Detecting such constants in files is a simple and effective way of distinguishing between many file formats and can yield further run-time information.

Examples
  • Compiled Java class files (bytecode) start with hex CAFEBABE. When compressed with Pack200 the bytes are changed to CAFED00D.
  • GIF image files have the ASCII code for "GIF89a" (47 49 46 38 39 61) or "GIF87a" (47 49 46 38 37 61)
  • JPEG image files begin with FF D8 and end with FF D9. JPEG/JFIF files contain the ASCII code for "JFIF" (4A 46 49 46) as a null terminated string. JPEG/Exif files contain the ASCII code for "Exif" (45 78 69 66) also as a null terminated string, followed by more metadata about the file.
  • PNG image files begin with an 8-byte signature which identifies the file as a PNG file and allows detection of common file transfer problems: \211 P N G \r \n \032 \n (89 50 4E 47 0D 0A 1A 0A). That signature contains various newline characters to permit detecting unwarranted automated newline conversions, such as transferring the file using FTP with the ASCII transfer mode instead of the binary mode.
  • Standard MIDI music files have the ASCII code for "MThd" (4D 54 68 64) followed by more metadata.
  • Unix script files usually start with a shebang, "#!" (23 21) followed by the path to an interpreter.
  • PostScript files and programs start with "%!" (25 21).
  • PDF files start with "%PDF" (hex 25 50 44 46).
  • MS-DOS EXE files and the EXE stub of the Microsoft Windows PE (Portable Executable) files start with the characters "MZ" (4D 5A), the initials of the designer of the file format, Mark Zbikowski. The definition allows "ZM" (5A 4D) as well, but this is quite uncommon.
  • Amiga's black screen of death called Guru Meditation, in its first version, when the machine hung up for uncertain reasons, showed the hexadecimal number 48454C50, which stands for "HELP" in hexadecimal ASCII characters (48=H, 45=E, 4C=L, 50=P).
  • TIFF files begin with either II or MM followed by 42 as a two-byte integer in little or big endian byte ordering. II is for Intel, which uses little endian byte ordering, so the magic number is 49 49 2A 00. MM is for Motorola, which uses big endian byte ordering, so the magic number is 4D 4D 00 2A.

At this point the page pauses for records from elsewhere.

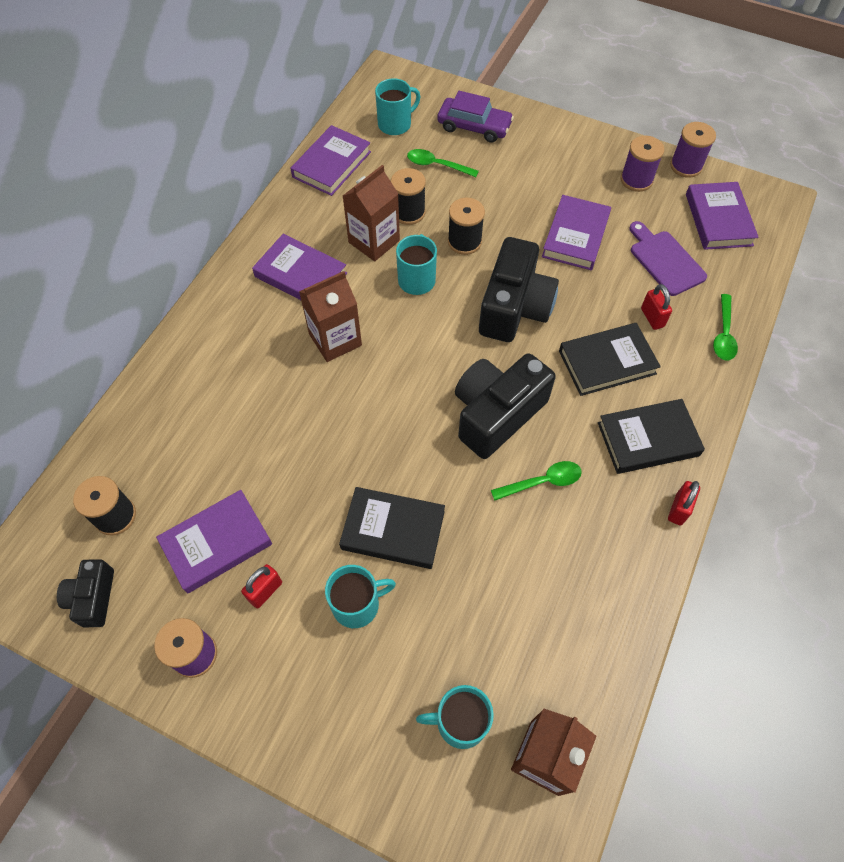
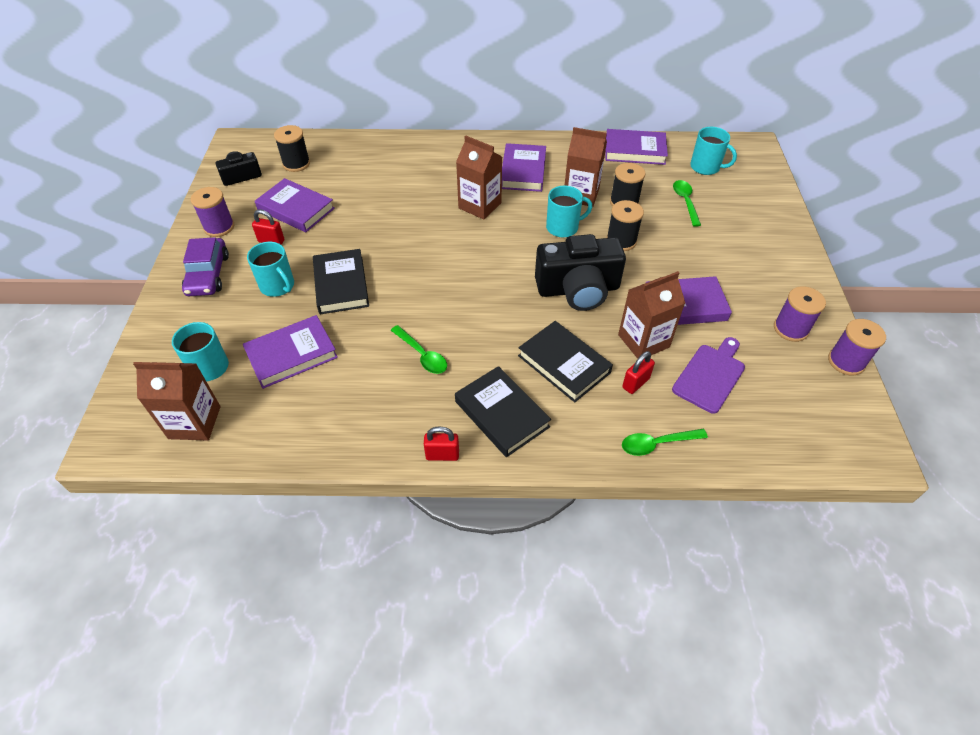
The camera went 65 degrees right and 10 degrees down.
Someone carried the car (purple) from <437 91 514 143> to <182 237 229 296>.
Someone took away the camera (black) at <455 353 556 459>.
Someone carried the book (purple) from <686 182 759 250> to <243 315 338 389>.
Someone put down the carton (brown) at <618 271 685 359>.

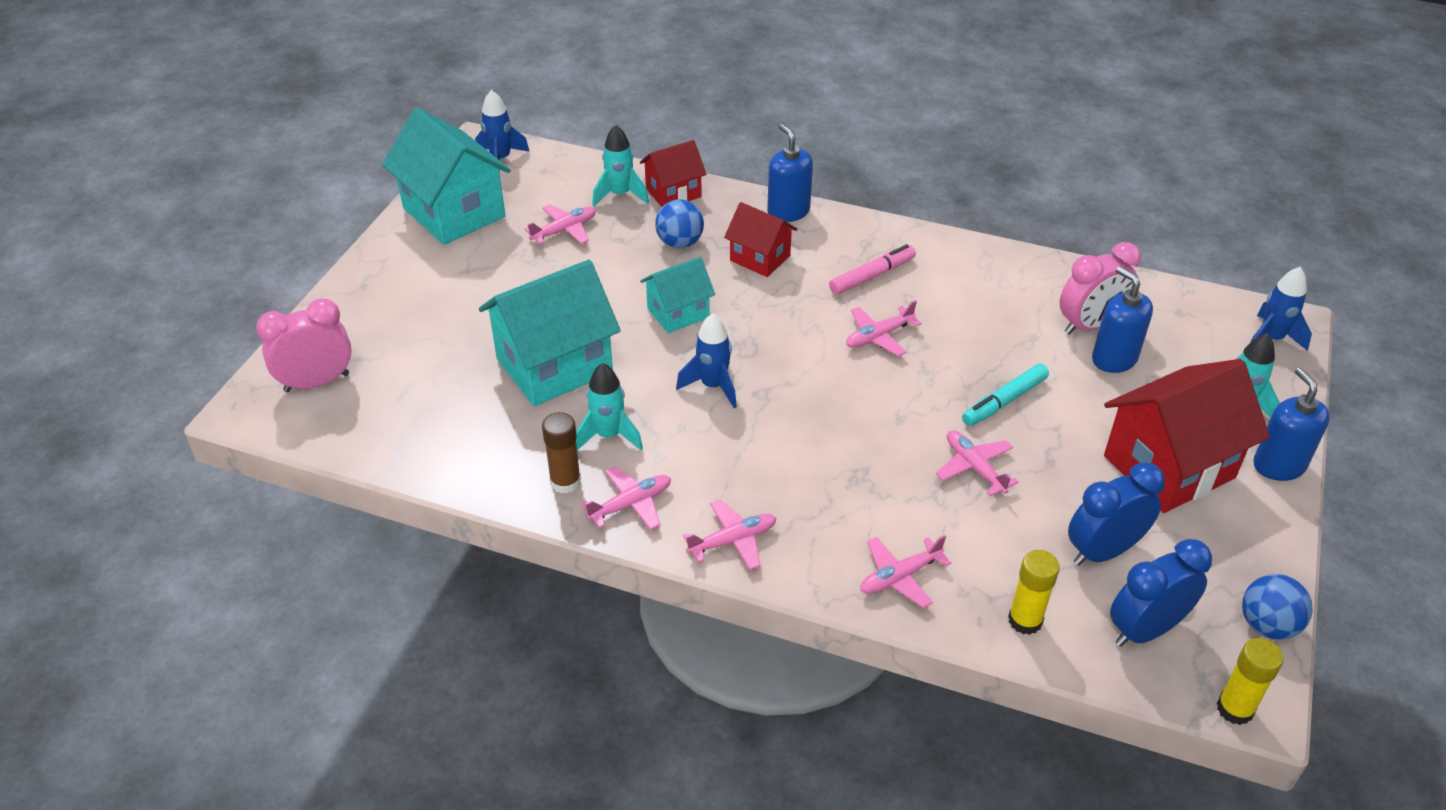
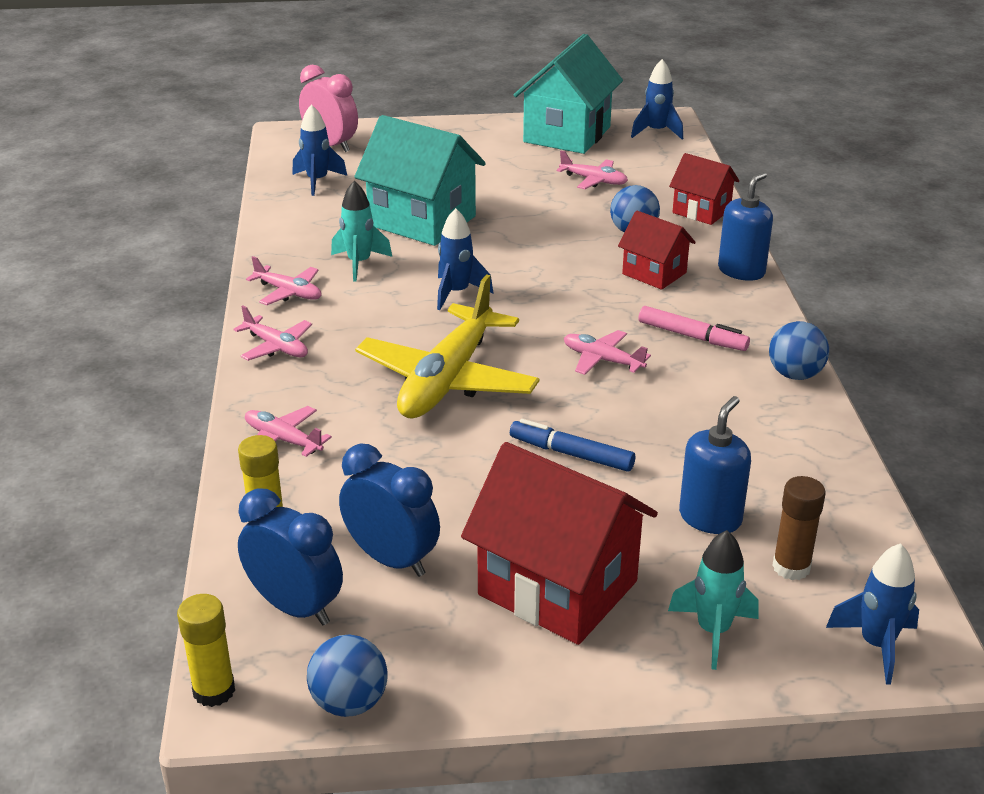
The camera went 65 degrees right and 10 degrees down.
Someone carried the glue stick (brown) from <542 412 581 494> to <772 476 826 580>.
Someone took away the rocket (turquoise) at <592 125 649 207>.
Someone took away the house (turquoise) at <640 257 715 333>.
Someone rotated the house (red) at <724 202 797 277> by 60 degrees counterclockwise.
Someone took away the plane (pink) at <936 430 1019 496>.
Someone repainted the marker (turquoise) at <962 363 1049 426>, which became the marker (blue) at <510 419 635 472>.
Someone took away the clock (pink) at <1059 242 1141 335>.
Someone took away the soap dispenser (blue) at <1253 368 1330 481>.
Someone put down the rocket (blue) at <292 104 347 196>.
Someone put down the plane (yellow) at <355 274 540 418>.
Someone put down the ball (blue) at <769 321 829 380>.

  • Unicode text files encoded in UTF-16 often start with the Byte Order Mark to detect endianness (FE FF for big endian and FF FE for little endian). UTF-8 text files often start with the UTF-8 encoding of the same character, EF BB BF.
  • LLVM Bitcode files start with BC (0x42, 0x43)
  • Microsoft Office document files start with D0 CF 11 E0, which is visually suggestive of the word "DOCFILE0".
  • Headers in ZIP files begin with "PK" (50 4B), the initials of Phil Katz, author of DOS compression utility PKZIP.